New Milford - Landlord Walker, of the Walker House, has been adding more improvements to that already well equipped hotel. The kitchen has been supplied with two large ranges in place of the old one and a new steam heating plant has been installed. Mr. Walker has been constantly adding new and modern improvements since he took possession and now has one of the most complete hotels in the county. ALSO The long cherished hope for electric lights is soon to be realized for New Milford. The New Milford Advertiser says that the plant is progressing rapidly and the current will be turned on very soon.
Hallstead - The people of Hallstead raised $2,500 quickly to secure a cut glass factory which promises to employ from seventy to one hundred men. Six thousand dollars in cash is to be raised by the people and it is said that Mrs. Lusk and son, Franklin, have donated a valuable piece of property for same.
Springville - D. Clarence Gibboney, the noted reformer and brilliant orator, of Philadelphia, will speak along the lines of Civic Reform at the Methodist church, Sunday morning, October 30 at 10:30 a.m.
Silver Lake - W.G. Hayes, a former Silver Lake boy, but now engaged in the carpenter and building trade in Binghamton, was calling on old friends here and at Montrose, the forepart of the week.
Montrose - "Dare Devil Dan," which will be the attraction at the Opera House on Thursday, Nov. 3, is what Chicago critics term a play of the people because it caters to all classes. If you want pathos and laughter, Mr. Mannis' new offering is the play to see. One of the large bounding joys of the production is ten new up-to-date song hits. ALSO The people of Montrose were shocked and saddened Monday noon when the news flew around town that Miss Anna Looker Nash had expired, suddenly, at her home on South Main Street, the direct trouble being heart failure. Miss Nash was 26 years of age and was one of the highly esteemed young ladies of Montrose. She was the trusted stenographer and accountant at Titsworth & Sons Insurance office for the past four years. She is survived by her father and mother Mr. and Mrs. W.W. Nash (he being a florist), two sisters, Edith, at home and Mrs. Fannie Palmer, Oneonta, NY and one brother, Earl.

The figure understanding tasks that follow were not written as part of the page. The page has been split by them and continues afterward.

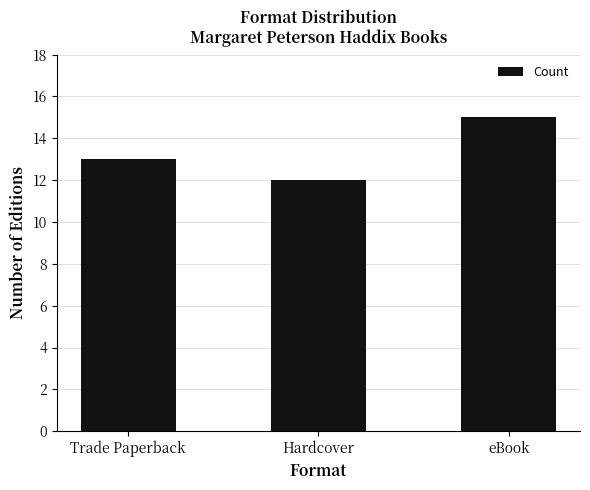

At which category does the chart reach its peak across all series?

eBook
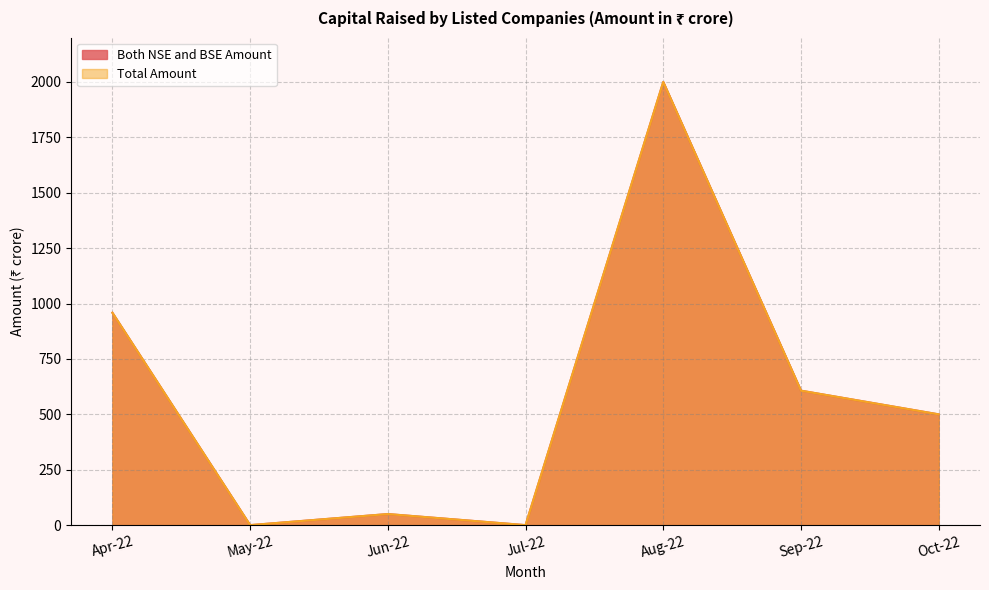

True or false: Total Amount has more than 0 interior local peaks.

True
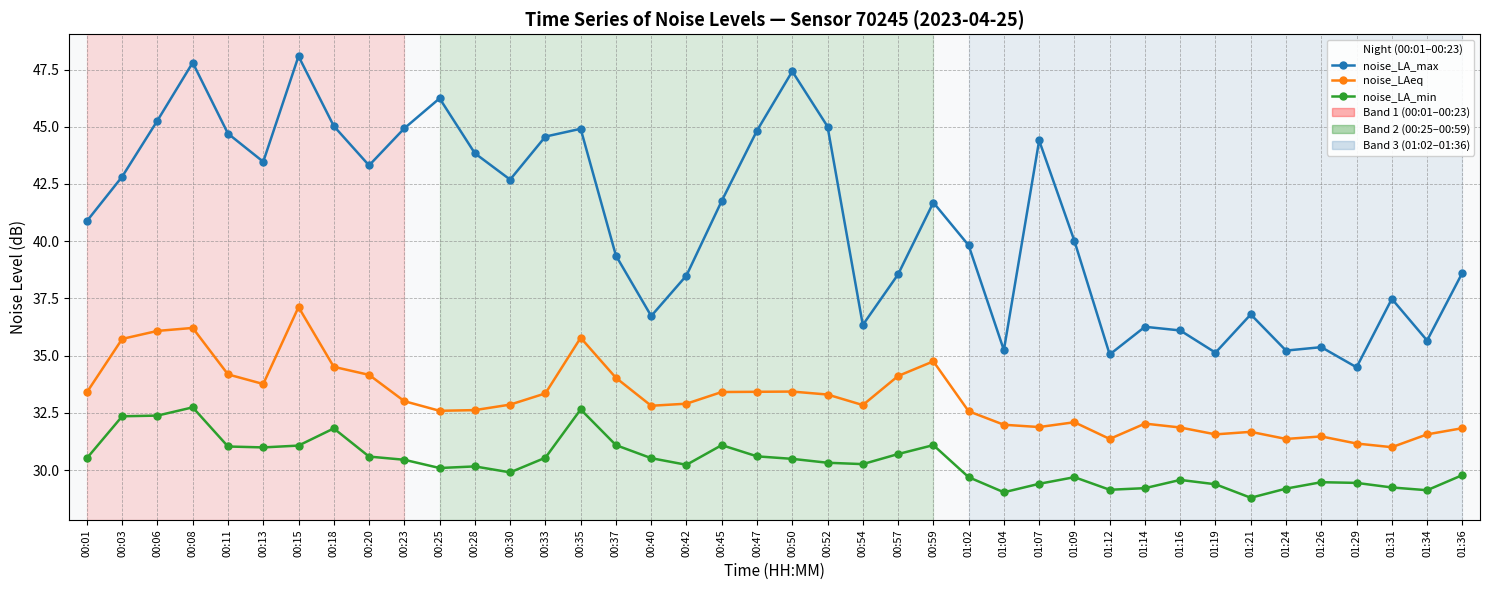

True or false: noise_LAeq and noise_LA_min intersect in this chart.

False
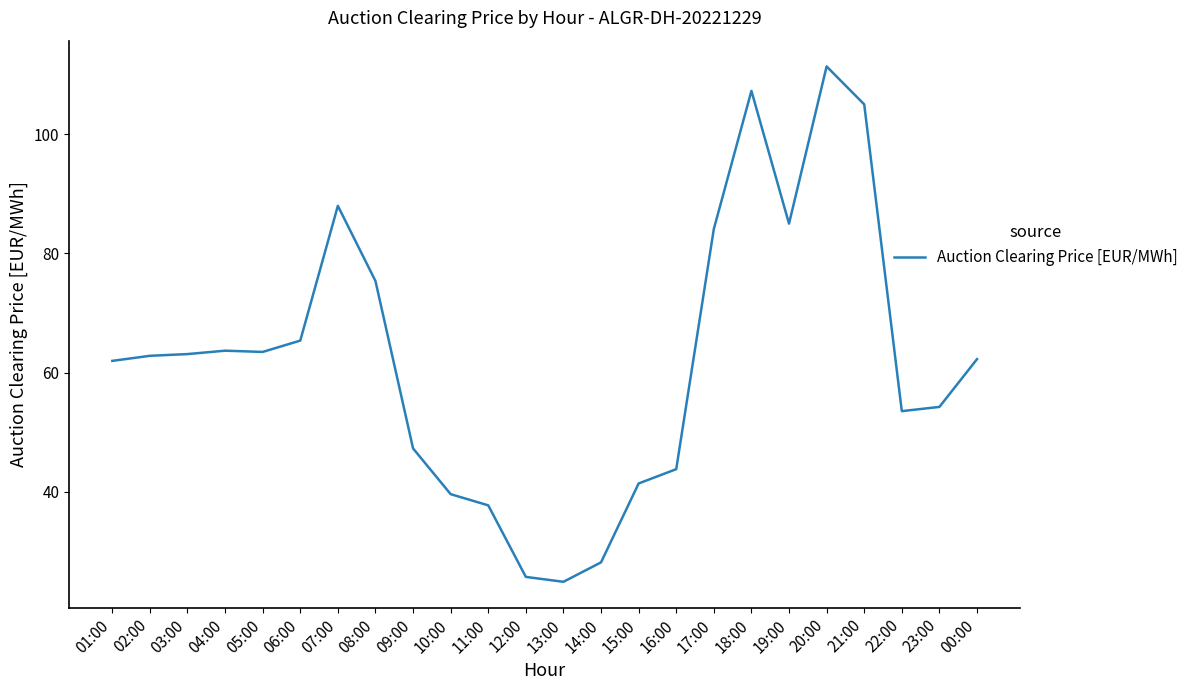

What is the maximum value shown in the chart?

111.4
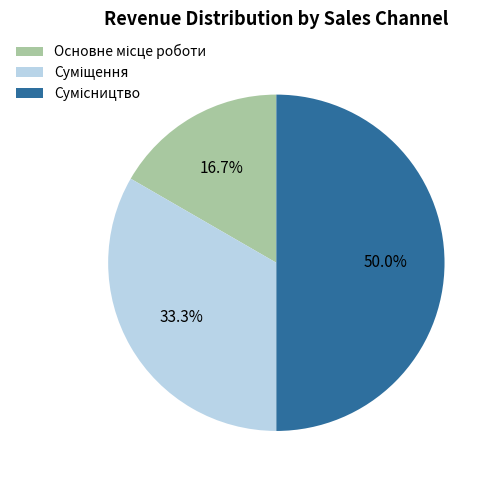

How many segments does this pie chart have?

3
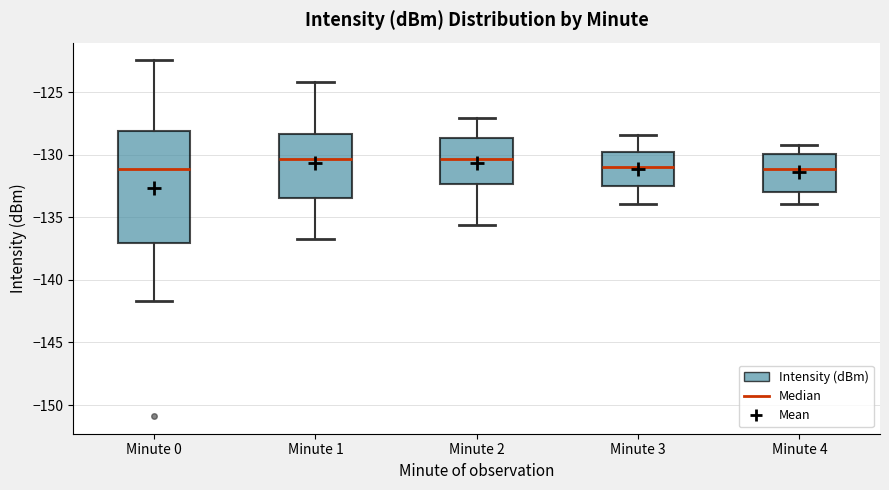

Where is the lower edge of the box for Minute 3 on the y-axis? The values are not printed on the chart, so give them approximately, as read against the axis.

-132.5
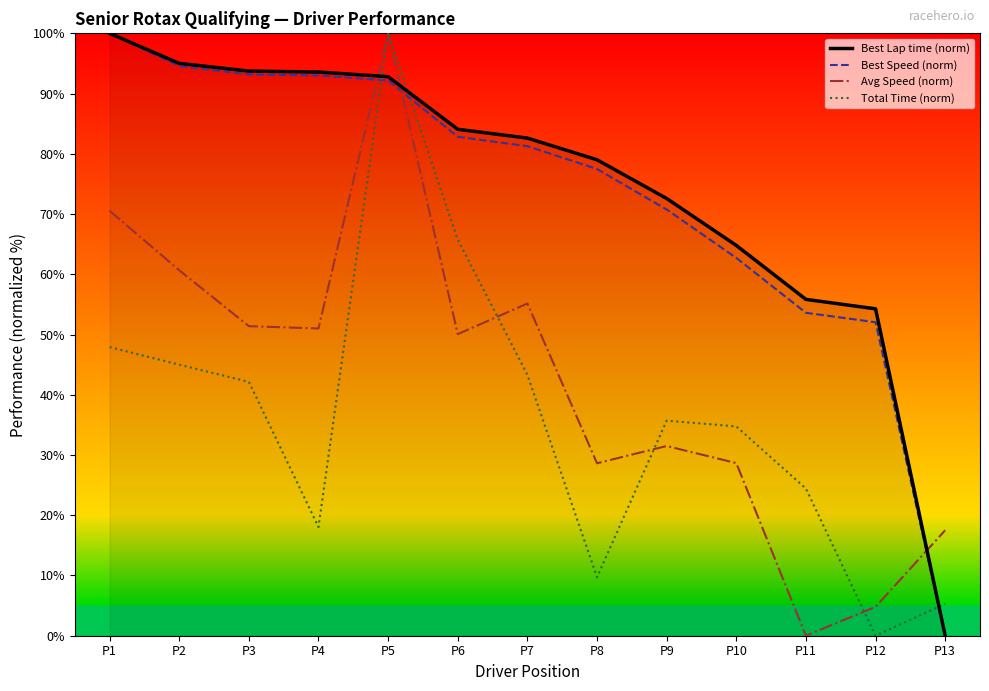

What is the difference between the Best Speed (norm) values at P13 and P11?

53.6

Elk Lake - E.E. Stevens, one of the county's most successful merchants, and a most genial gentleman, was at the County Seat yesterday, and was passing out good cigars to his friends. Mr. Stevens has very recently taken unto him a wife, and is receiving hearty Congratulations on all sides, to which is added those of the Democrat.
News Briefs - More and more farmers every day are posting their farms, and the hunter's field is constantly getting more restricted. Many farmers have had stock injured by hunters and others say that promiscuous shooting even endangers the members of their own families. Then there is the vicious hunter who will leave gates open or throw a rail off from a fence and never know or care whether it is put up, and through these exploits farmers also have fruit, chestnuts and other things stolen and as he pays the taxes and has his own living to make, it is his right to post his farm, if he chooses. Of course, there are a great many very gentlemanly hunters who only go out for pure, manly sport and are exceedingly careful to do no damage to one's property--but then there are others who are not. ALSO The Philadelphia Athletics are champions of the world, and their victory is mainly due to the good management of Connie Mack. They won the title by defeating the Cubs, champions of the National League, four games out of five. The fourth game, which was a ten inning affair, the Cubs, led by their pitcher "King" Cole, and assisted by "Three Fingered Brown," managed to squeeze a victory to their credit by the score of 4 to 3.